Corpora

Wallace Chafe chafe at HUMANITAS.UCSB.EDU
Thu Dec 16 18:19:23 UTC 1999


Evidently Joan wanted to make the valid point that Stanford is not just
MIT West, but then it degenerated into "my department has more corpus
linguists than your department" (unless you're Penn) (and I'm having a
little trouble remembering who they are).

More to the point might be a discussion of what corpus research involves,
what kinds of corpora there are, how they can best be exploited, etc.
Brian and others are providing an important service in this regard with
the Talkbank project.

As I see it, we're talking about an alternative to the popular kinds of
data-gathering that have involved inventing sentences in isolation and
asking people whether they "get" them, or measuring the reaction times of
college sophomores who see them written on computer screens.  The
alternative is to examine how people actually use language, a process that
necessarily involves confronting more than single sentences.  In that
sense it's part of what has come to be called the study of "discourse",
which of course can be conducted in many different ways.  It's worth
noting that some people have been examining such data for a long time:
one thinks, for example, of many language acquisition studies, of the
analysis of conversation (from various points of view), and of the
recording and analysis of "texts" collected by those who have been
studying lesser known languages.  This last kind of corpus work has been
going on for well over a hundred years.

It's worth noting, too, that this distinction between constructed language
and what I like to call "real" language ("natural language" has been
coopted with a different meaning) is orthogonal to the
formalist-functionalist dichotomy, at least in the sense that while many
functionalists do work with corpora, many do not.

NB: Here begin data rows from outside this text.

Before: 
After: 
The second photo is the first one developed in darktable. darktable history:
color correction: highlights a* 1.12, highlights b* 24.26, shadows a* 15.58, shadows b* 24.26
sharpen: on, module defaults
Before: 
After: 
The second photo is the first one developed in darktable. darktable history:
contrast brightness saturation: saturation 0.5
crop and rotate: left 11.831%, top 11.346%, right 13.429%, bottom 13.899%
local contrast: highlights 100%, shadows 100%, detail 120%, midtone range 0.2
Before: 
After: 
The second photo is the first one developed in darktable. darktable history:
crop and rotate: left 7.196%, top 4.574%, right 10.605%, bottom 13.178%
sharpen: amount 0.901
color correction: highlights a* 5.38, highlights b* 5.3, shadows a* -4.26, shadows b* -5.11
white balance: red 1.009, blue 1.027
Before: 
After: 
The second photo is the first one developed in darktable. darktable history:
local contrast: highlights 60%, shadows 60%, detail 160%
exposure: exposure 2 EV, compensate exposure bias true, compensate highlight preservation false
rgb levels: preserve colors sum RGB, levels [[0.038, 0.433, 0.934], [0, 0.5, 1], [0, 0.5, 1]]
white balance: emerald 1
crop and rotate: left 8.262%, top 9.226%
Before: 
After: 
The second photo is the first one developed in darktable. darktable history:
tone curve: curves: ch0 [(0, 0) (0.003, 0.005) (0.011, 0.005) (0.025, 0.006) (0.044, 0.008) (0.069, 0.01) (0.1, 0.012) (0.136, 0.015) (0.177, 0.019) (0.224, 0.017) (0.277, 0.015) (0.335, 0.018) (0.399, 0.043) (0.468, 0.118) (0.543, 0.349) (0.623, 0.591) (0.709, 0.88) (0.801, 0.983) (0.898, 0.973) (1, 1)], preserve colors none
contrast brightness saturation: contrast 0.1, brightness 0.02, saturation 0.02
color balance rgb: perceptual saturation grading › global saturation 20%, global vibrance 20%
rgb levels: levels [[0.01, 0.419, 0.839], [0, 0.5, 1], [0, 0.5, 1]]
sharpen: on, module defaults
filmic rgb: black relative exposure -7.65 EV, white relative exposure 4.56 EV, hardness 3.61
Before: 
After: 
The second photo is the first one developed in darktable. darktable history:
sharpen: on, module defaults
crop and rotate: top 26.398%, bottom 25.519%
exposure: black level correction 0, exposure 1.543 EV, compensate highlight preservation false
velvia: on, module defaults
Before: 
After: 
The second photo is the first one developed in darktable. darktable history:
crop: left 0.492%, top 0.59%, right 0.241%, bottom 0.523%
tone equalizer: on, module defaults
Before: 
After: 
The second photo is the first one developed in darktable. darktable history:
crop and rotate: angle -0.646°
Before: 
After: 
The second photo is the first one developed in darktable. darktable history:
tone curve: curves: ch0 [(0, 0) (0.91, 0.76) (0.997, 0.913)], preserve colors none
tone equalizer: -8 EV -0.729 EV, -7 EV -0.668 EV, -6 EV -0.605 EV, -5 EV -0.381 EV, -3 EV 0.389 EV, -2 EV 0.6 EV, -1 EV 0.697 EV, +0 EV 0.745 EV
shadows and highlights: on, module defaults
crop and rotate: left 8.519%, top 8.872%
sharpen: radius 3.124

It might be worth discussing the problems that arise from the supposedly
accidental nature of corpora, and the lack of the control and
replicability that are so dear to the hearts of psychologists.  One might
actually find some significance, for example, in the fact that people
rarely use a construction one might think easy to invent.  And of course
the problem tends to diminish with very large corpora.

But very large corpora may introduce a problem of their own.  Some of you
may remember Zellig Harris's book Methods in Structural Linguistics, where
he suggested we could get around the vexing problem of meaning by
examining the distribution of linguistic forms in very large corpora.
Machines to do that weren't available at the time (1950), but now they
are, and it looks to me as if some people are doing what Harris had in
mind, though so far as I know they don't refer to him.  It makes me
uncomfortable because I think it's more rewarding in the long run to
confront semantics head-on, not trying to avoid it with big corpora and
machines.

Just one last reservation.  Corpora make it easy to count things and come
up with interesting findings regarding the frequency of this or that.  But
knowing exactly what you're counting may not be such a simple matter, and
it's easy to come up with "operational definitions" that turn out in the
end to be spurious.  What I'm trying to say is that there's much of
importance to learn from examining real language, but it shouldn't seduce
us into thinking we can just crank out analyses mechanically.
Understanding the nature of language is always going to require the
intervention of perceptive human minds.